Mahathir Muhammed, bu başarılı yönetimine rağmen tartışılan bir lider olmaktan da kaçamadı. Özellikle 80'li yılların ikinci yarısından itibaren “otoriterleşme” ile suçlandı. Bunun en büyük sebeplerinden biri de 1987 yılında hayata geçirdiği “İç Güvenlik Yasası” oldu. Yasadan aldığı güçle 4 gazeteyi kapattırdı ve pek çok aktivist ve din adamını tutuklattı. Hatta bu tutuklamalara karşı gelen bazı üst düzey yargıçları da görevden aldı ve tüm bunların sonunda Batı ile olan ilişkilerinde gerginlikler yaşamaya başladı.

1988-1996 yılları arasında ülkede yaşanan ekonomik büyüme de etkisini yitirmeye başlayınca iyiden iyiye tartışılan bir isim haline geldi. 1997 yılında patlak veren ekonomik kriz, yardımcısı ve maliye bakanı Enver İbrahim ile de arasını açtı. Ekonomi politikası üzerine başlayan bu anlaşmazlık İbrahim'in tutuklanmasına ve hatta hapse mahkum edilmesine kadar vardı. Bu durum Muhammed'e karşı grupların sokağa çıkmasına ve büyük çaplı protesto gösterilerinin tertiplenmesine neden olsa da koltuğunu korumayı başardı.

11 Eylül 2001'de Amerika'da yaşanan terör olaylarından sonra küresel barışı destekleyeceğini ve terörizmle mücadele edeceğini açıklaması Batı ile arasını biraz olsun düzeltti. Ancak 2003 yılında Amerikan'ın Irak'ı işgaline karşı yaptığı çıkış ve aynı dönem Yahudiler için kullandığı bazı ifadelerle okları yeniden üzerine çekti. İçeriden yükselen siyasi baskının da etkisiyle koltuğunu Abdullah Bedevi'ye bırakarak 31 Ekim 2003'te istifa etti ve 22 yıllık başbakanlık serüvenini tamamladı.
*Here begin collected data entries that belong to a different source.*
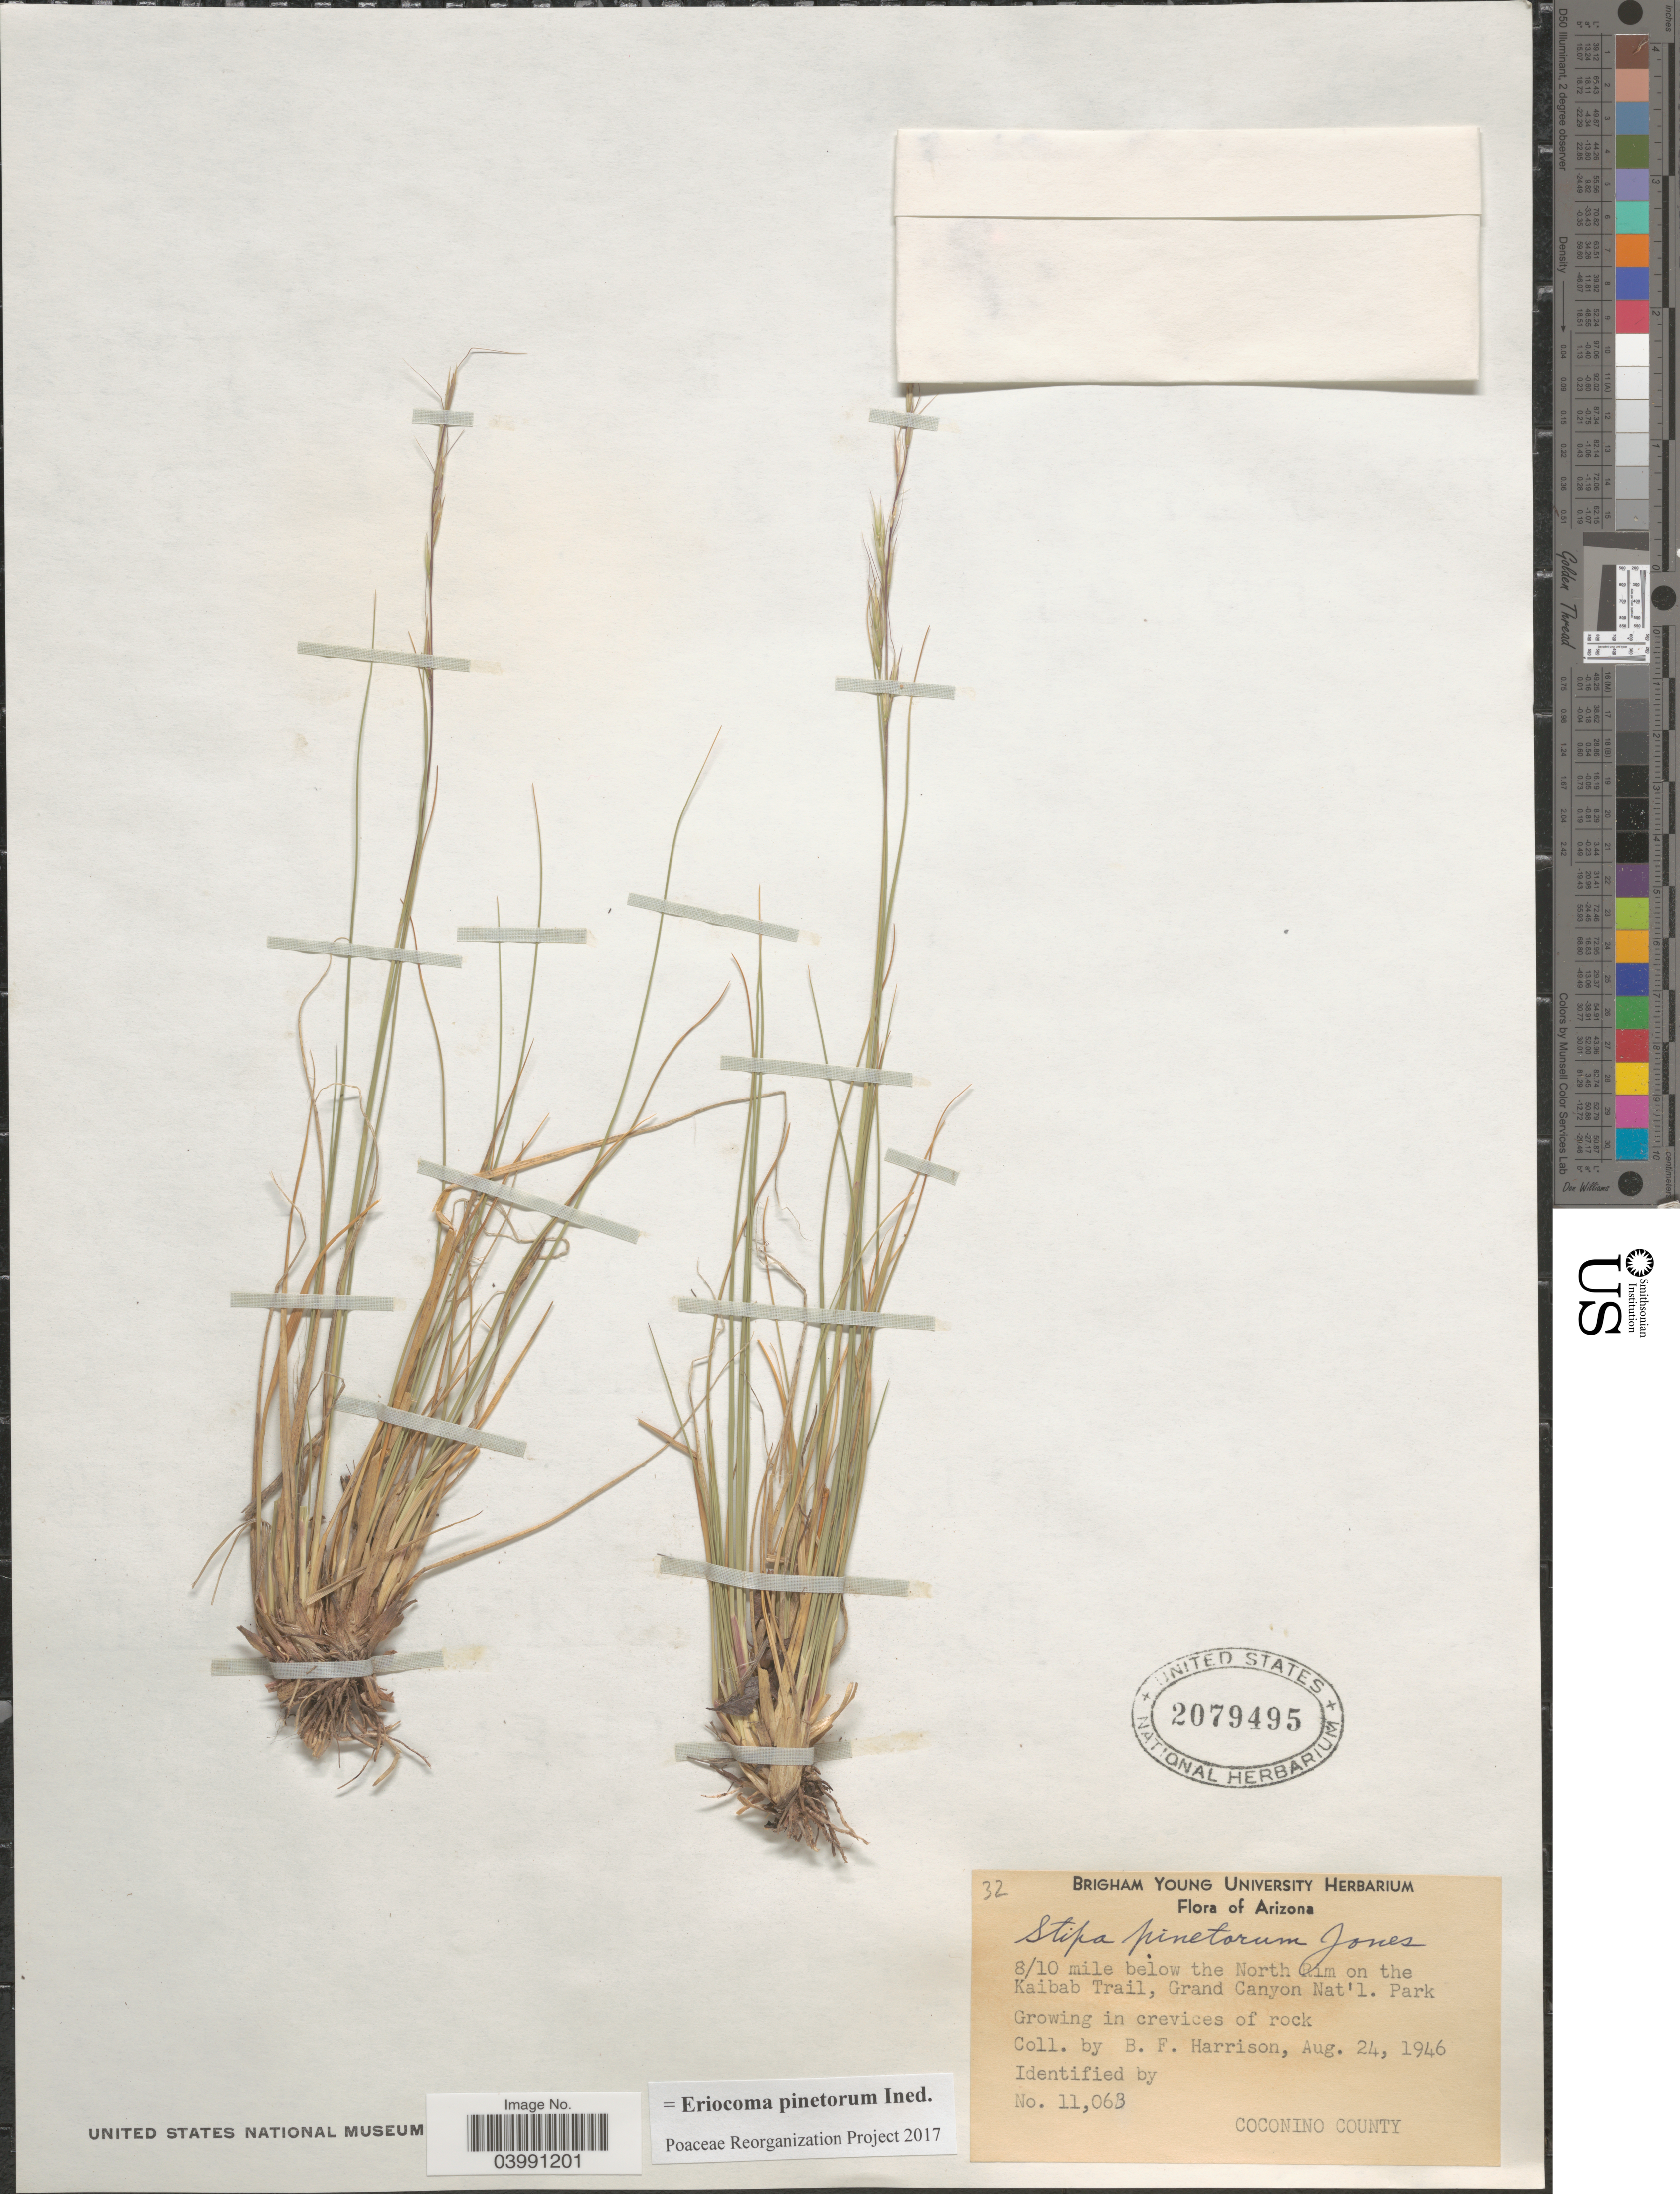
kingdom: Plantae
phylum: Tracheophyta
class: Liliopsida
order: Poales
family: Poaceae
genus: Eriocoma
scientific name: Eriocoma pinetorum ined.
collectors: B. F. Harrison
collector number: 11063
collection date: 1946-08-24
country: United States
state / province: Arizona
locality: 8/10 mile below the North Rim on the Kaibab Trail, Grand Canyon Nat'l. Park. Coconino County.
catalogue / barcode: US 2079495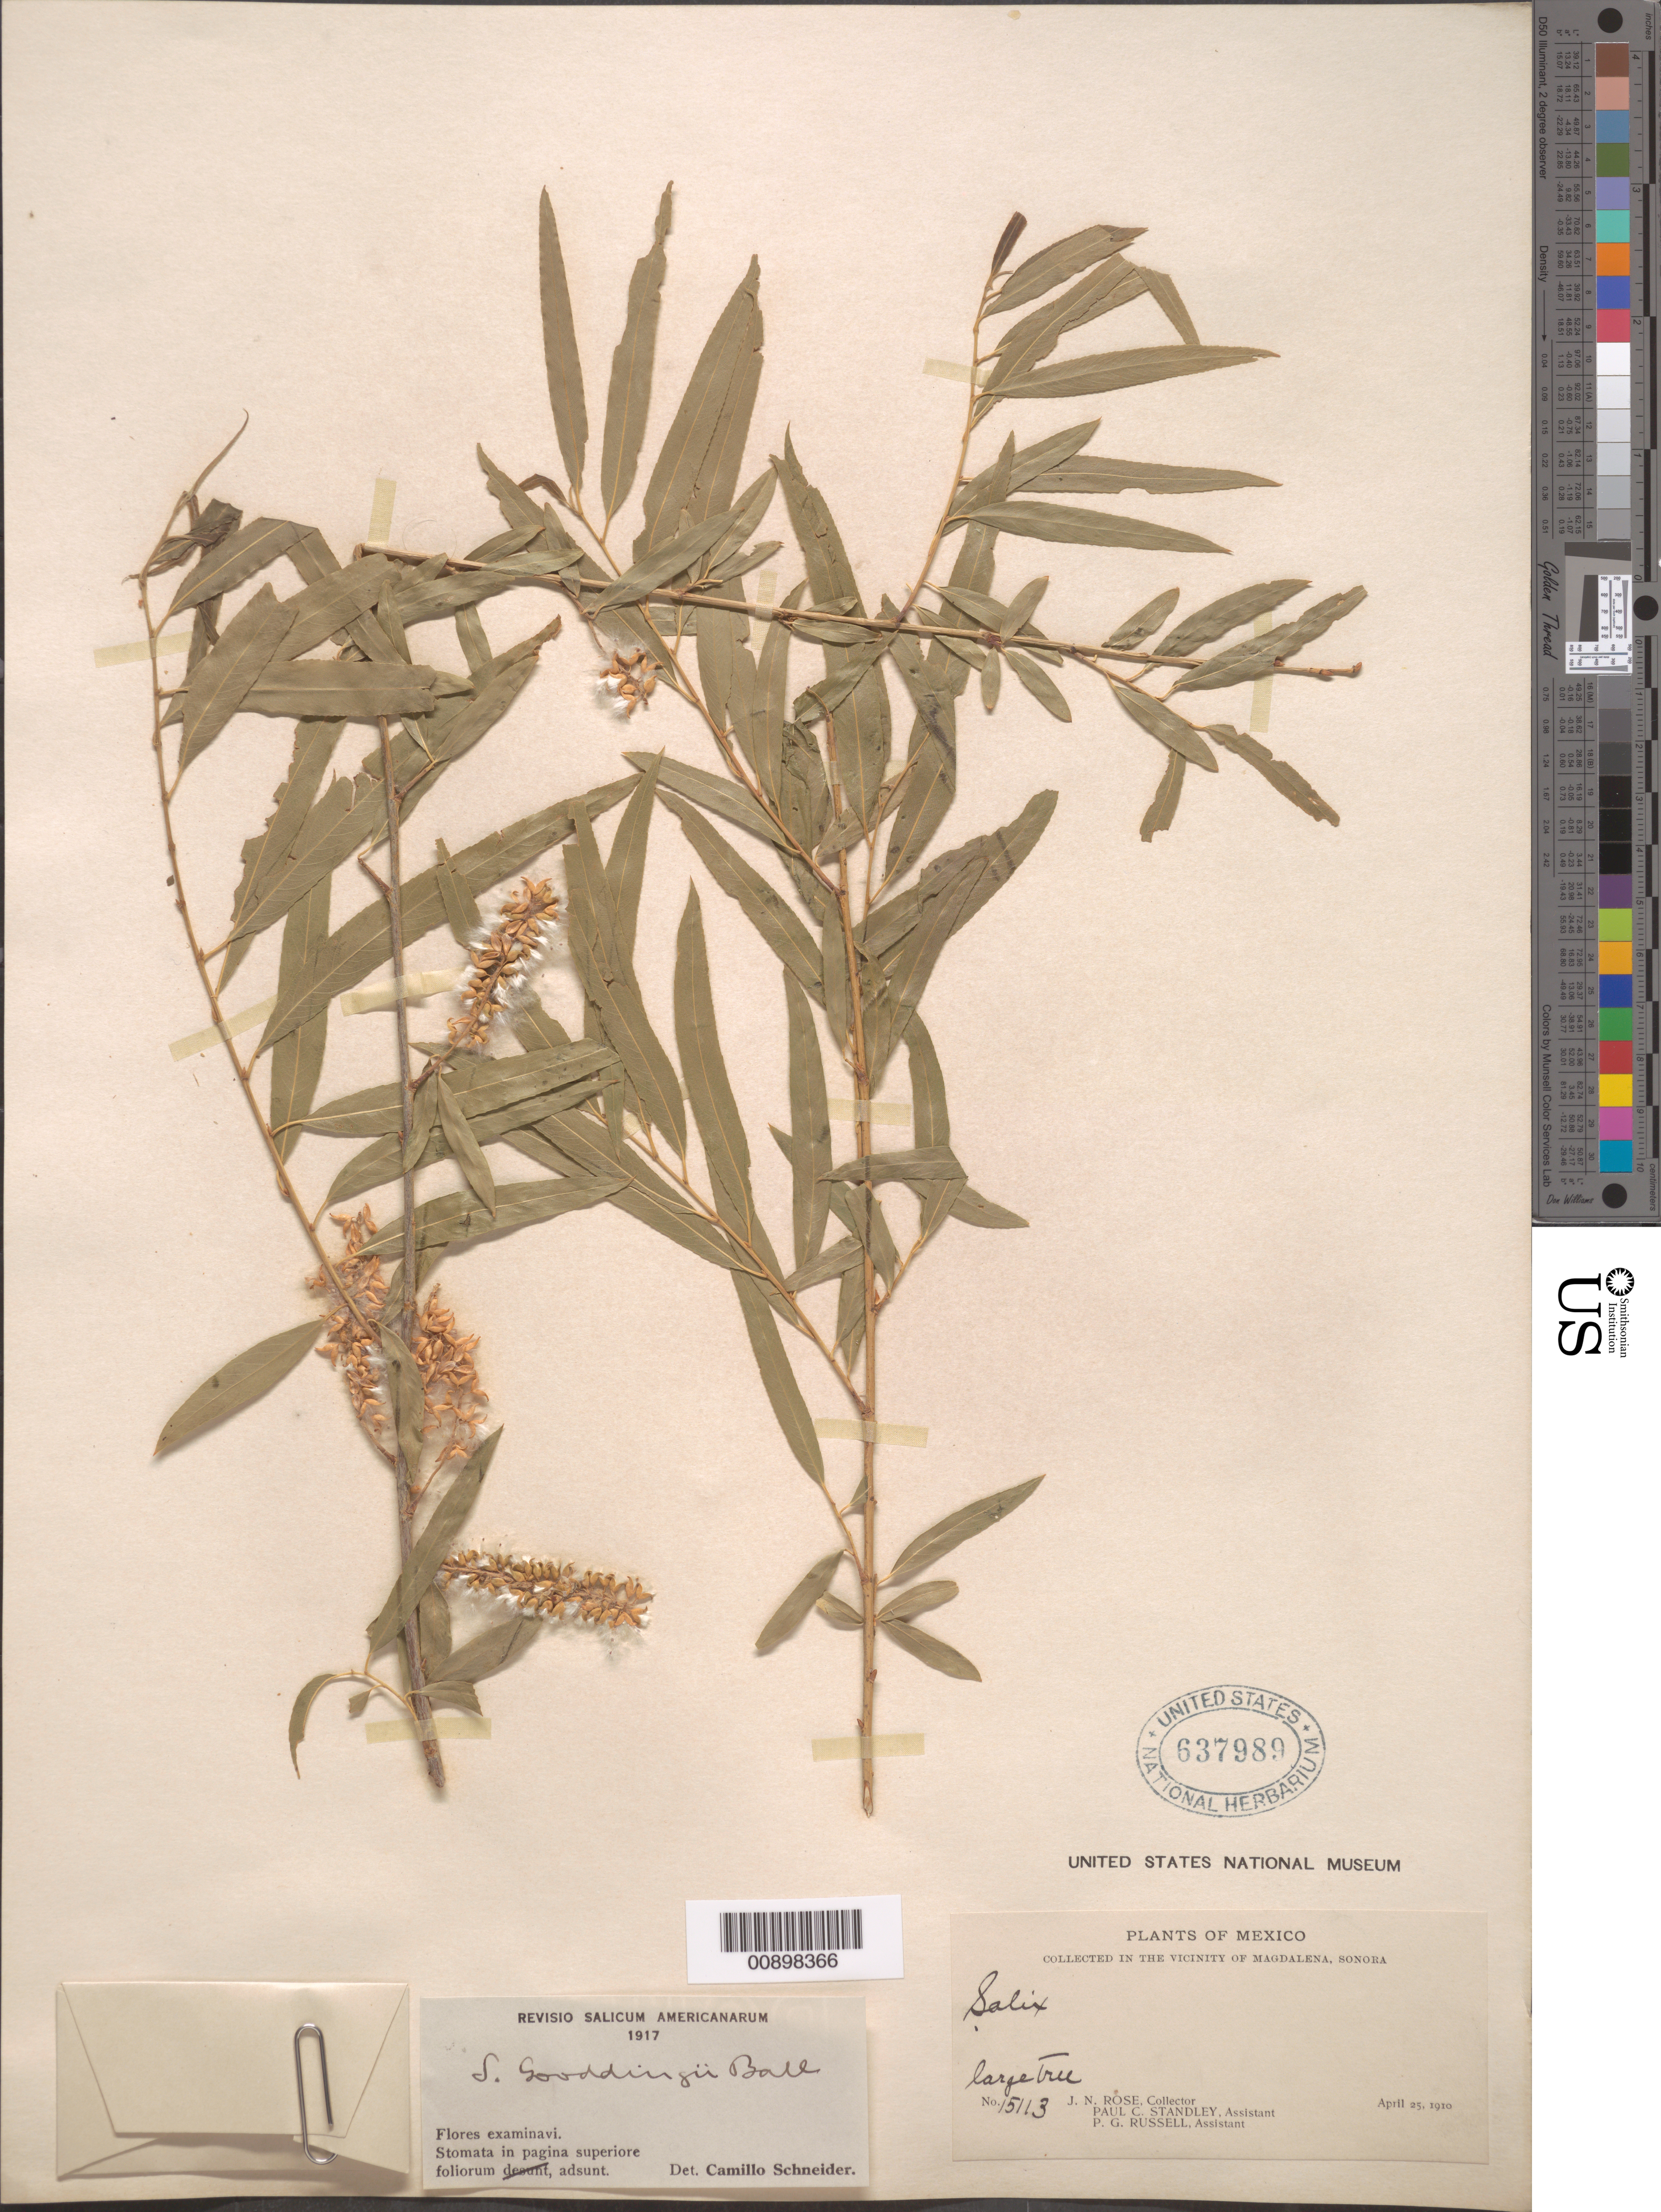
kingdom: Plantae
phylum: Tracheophyta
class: Magnoliopsida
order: Malpighiales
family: Salicaceae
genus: Salix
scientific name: Salix gooddingii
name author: C.R. Ball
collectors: J. N. Rose, P. C. Standley & P. G. Russell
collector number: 15113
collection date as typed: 25 Apr 1910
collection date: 1910-04-25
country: Mexico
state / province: Sonora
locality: In the vicinity of Magdalena, Sonora.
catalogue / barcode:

93 yaşındaki Mahathir Muhammed, aktif siyasete verdiği 15 yıllık aranın ardından, "Halkın Umudu" adıyla seçime giren ittifakın lideri olarak, 9 Mayıs 2018'de yapılan genel seçimlerde büyük bir zafer elde etti ve yeniden başbakanlık koltuğuna oturmaya hak kazandı.